[Stored records]
==================================================

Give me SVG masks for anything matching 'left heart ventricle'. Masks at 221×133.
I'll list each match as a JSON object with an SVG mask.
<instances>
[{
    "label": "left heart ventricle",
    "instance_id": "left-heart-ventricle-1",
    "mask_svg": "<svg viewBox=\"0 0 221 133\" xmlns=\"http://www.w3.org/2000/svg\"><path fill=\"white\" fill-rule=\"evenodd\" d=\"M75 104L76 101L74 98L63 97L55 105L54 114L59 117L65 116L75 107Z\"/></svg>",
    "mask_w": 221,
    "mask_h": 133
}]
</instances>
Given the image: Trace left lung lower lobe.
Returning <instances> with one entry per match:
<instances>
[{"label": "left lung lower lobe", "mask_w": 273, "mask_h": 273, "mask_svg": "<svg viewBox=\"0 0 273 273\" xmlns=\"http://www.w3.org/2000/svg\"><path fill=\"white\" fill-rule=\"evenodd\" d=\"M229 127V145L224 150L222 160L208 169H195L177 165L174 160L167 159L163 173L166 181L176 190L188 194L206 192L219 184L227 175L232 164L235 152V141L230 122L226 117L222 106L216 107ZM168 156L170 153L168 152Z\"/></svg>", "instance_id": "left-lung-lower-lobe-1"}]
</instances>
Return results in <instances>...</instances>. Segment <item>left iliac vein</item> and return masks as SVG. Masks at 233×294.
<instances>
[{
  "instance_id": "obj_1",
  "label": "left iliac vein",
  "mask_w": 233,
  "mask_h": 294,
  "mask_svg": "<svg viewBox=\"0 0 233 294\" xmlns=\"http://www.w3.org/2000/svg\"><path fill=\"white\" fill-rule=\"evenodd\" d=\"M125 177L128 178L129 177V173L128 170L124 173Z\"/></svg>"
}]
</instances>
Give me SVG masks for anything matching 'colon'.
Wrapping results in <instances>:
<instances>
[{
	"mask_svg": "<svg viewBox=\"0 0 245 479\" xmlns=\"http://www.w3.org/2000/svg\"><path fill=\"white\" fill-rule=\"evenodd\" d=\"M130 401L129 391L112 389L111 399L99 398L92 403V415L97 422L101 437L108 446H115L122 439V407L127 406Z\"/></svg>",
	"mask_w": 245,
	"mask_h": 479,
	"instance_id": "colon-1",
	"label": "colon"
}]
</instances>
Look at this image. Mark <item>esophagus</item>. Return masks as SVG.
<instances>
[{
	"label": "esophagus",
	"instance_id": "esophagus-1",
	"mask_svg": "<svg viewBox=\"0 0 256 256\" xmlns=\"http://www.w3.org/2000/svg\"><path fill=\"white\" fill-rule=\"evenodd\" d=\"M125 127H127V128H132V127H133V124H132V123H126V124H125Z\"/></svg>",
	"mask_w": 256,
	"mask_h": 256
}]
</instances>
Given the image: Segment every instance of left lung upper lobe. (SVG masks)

==================================================

**WHAT YOU NEED TO DO:** Starting at the line that contains "Look at this" and ending with the last line of the records, rewrite those lines as a numbered list with any blank lines omitted.

**TASK RESULT:**
1. Look at this image. Mark <item>esophagus</item>. Return masks as SVG.
2. <instances>
3. [{
4. 	"label": "esophagus",
5. 	"instance_id": "esophagus-1",
6. 	"mask_svg": "<svg viewBox=\"0 0 256 256\" xmlns=\"http://www.w3.org/2000/svg\"><path fill=\"white\" fill-rule=\"evenodd\" d=\"M125 127H127V128H132V127H133V124H132V123H126V124H125Z\"/></svg>",
7. 	"mask_w": 256,
8. 	"mask_h": 256
9. }]
10. </instances>
11. Given the image: Segment every instance of left lung upper lobe. (SVG masks)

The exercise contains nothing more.